In meglio perché la presa della propaganda sulle menti di persone e elettorati potrebbe essersi indebolita nel tempo, logorata da un estenuante (e per altro sempre perdente) confronto con la realtà. In peggio perché nel momento stesso in cui la guerra ibrida dovesse ritrovarsi tra le mani l’arma dei social e della disinformazione ormai spuntata, cercherebbe nuove strade e canali per procedere. Strade e canali meno autoevidenti e controllabili.

 

«Anche se oggi, gran parte della politica e delle decisioni dei governi, e persino delle guerre vere come quella in Ucraina, si giocano sulla narrativa, il palato delle persone non è più quello di una volta. Negli anni abbiamo imparato a riconoscere, almeno in parte, le operazioni di disinformazione e, per certi aspetti, abbiamo sviluppato gli anticorpi per difendercene. Il fatto che la minaccia ibrida legata alla propaganda e alla disinformazione sia la più evidente, perché sotto gli occhi di tutti ogni volta che prendiamo in mano un telefono, fa sì che con il tempo sia diventata anche quella più facile da fermare. Quella per difenderci dalla quale abbiamo ormai sviluppato una buona dose di anticorpi. La guerra in Ucraina - in questo senso - è un buon esempio perché, nonostante gli sforzi compiuti da Mosca, in Europa, fatte salve alcune rare eccezioni, non si è affermata la narrativa filorussa. Anzi. La stragrande maggioranza degli europei ha abbracciato la causa ucraina e, di fronte all’evidenza dell’attacco, ha respinto la narrativa putiniana».

 

Così, se la propaganda e la disinformazione non sono più la sola e principale minaccia da temere, occorre volgere lo sguardo altrove. Per cercare quali potrebbero essere, o sono già senza che ce ne siamo accorti, i nuovi punti vulnerabili delle nostre democrazie.

 

«Un tipo di minaccia ibrida noto anche se difficile da individuare e fermare è quello in cui è specialista la Cina ed è quello degli investimenti su infrastrutture critiche, come le reti elettriche, le strade, la telefonia.

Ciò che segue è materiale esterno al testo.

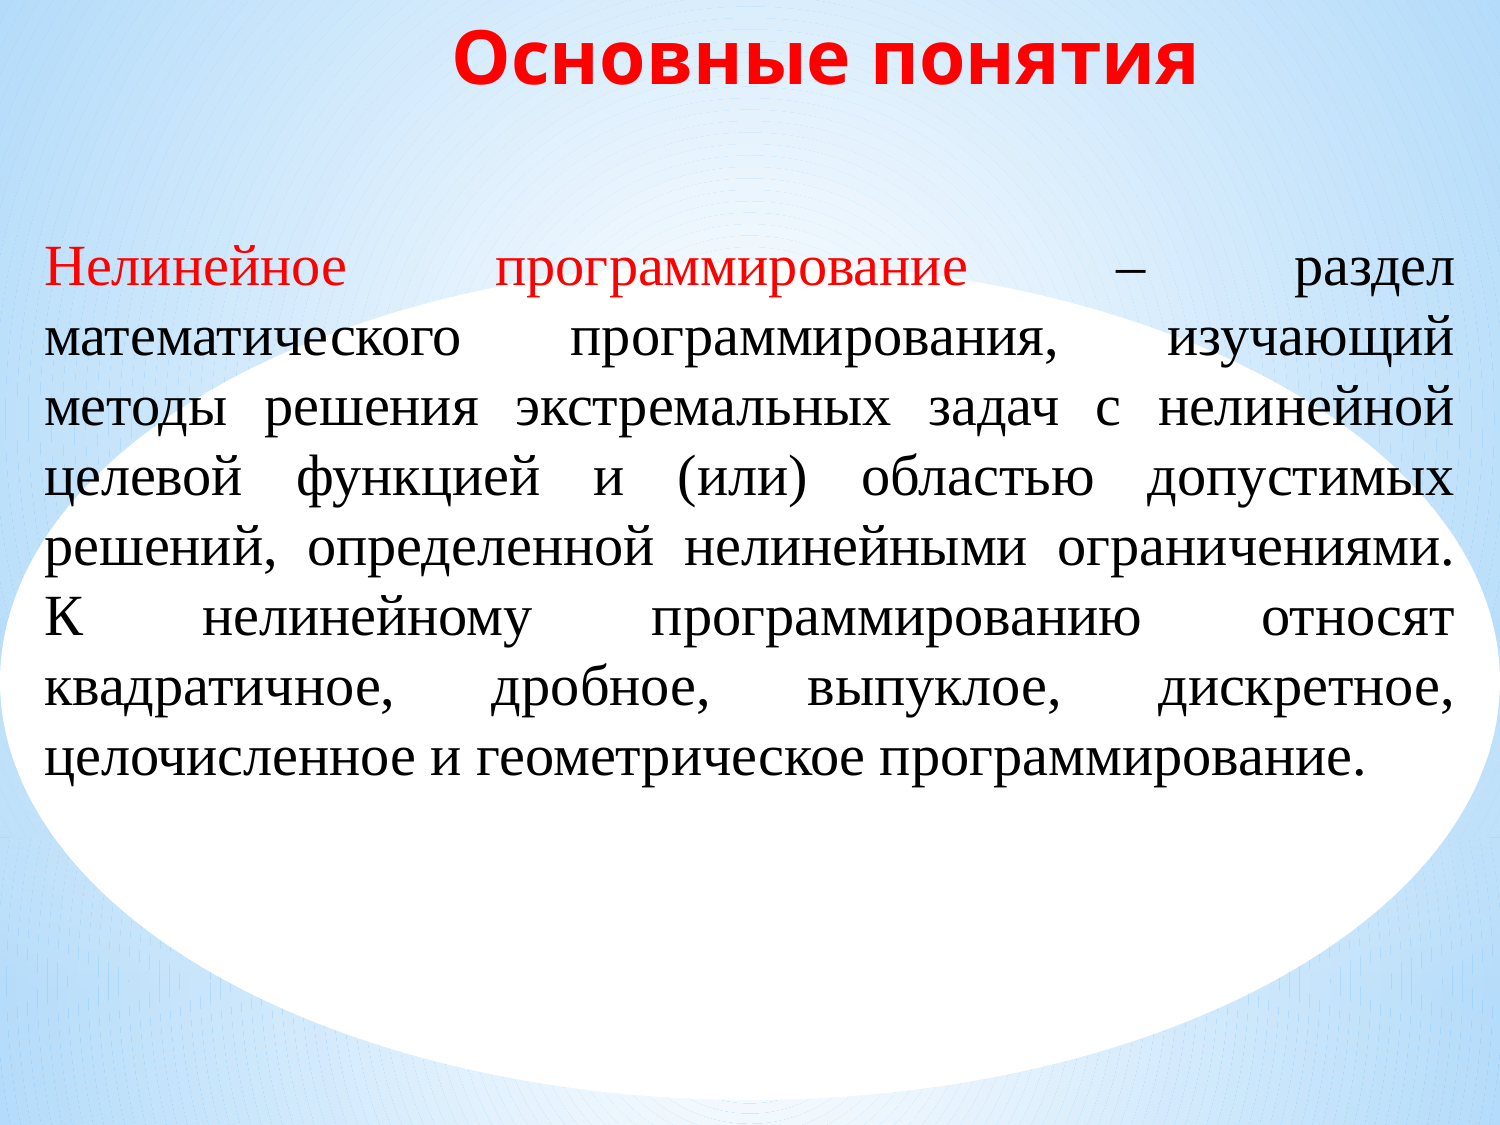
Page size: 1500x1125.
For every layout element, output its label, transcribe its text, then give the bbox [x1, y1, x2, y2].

Le infrastrutture critiche sono elementi base per il nostro stile di vita. E controllare quelle significa in parte avere le mani sui rubinetti delle nostre abitudini e delle nostre possibilità di comunicazione, di spostamento, di lavoro, di crescita economica. Ma la Cina è un Paese che negli anni è diventato molto abile e scaltro. E soprattutto che negli anni ha cambiato i suoi obiettivi. Se fino a pochi anni fa puntava solo a un’egemonia economica e commerciale, ora, invece, ha evidenti ambizioni politiche. E per questo ha affinato i suoi strumenti di penetrazione nelle società occidentali. Per esempio insediandosi nelle università e nei centri di ricerca, promuovendo strutture che in teoria sono centri culturali e di ricerca, ma in pratica sono basi per la propaganda e la politica di Pechino in Europa e in Occidente. Un’altra forma di minaccia ibrida ha a che fare con l’uso sapiente dei mercati finanziari e con i flussi delle merci, attraverso i quali controllare da lontano- come se fosse con un joystick - le economie e i flussi produttivi di tutto il mondo».

 

È dunque qui che si compie l’ultimo (e forse più beffardo) paradosso della globalizzazione degli anni ’90. «Fermare le minacce ibride è un po’ come fermare l’acqua con le mani. Non si può», conclude Hindren: «Ma si possono arginare, limitare, prevenire. Se siamo e saremo consapevoli, allora avremo anche strumenti, leggi e garanzie, per difenderci. Altrimenti di difesa non ci sarà traccia e saremo vulnerabili, scoperti, fragili”.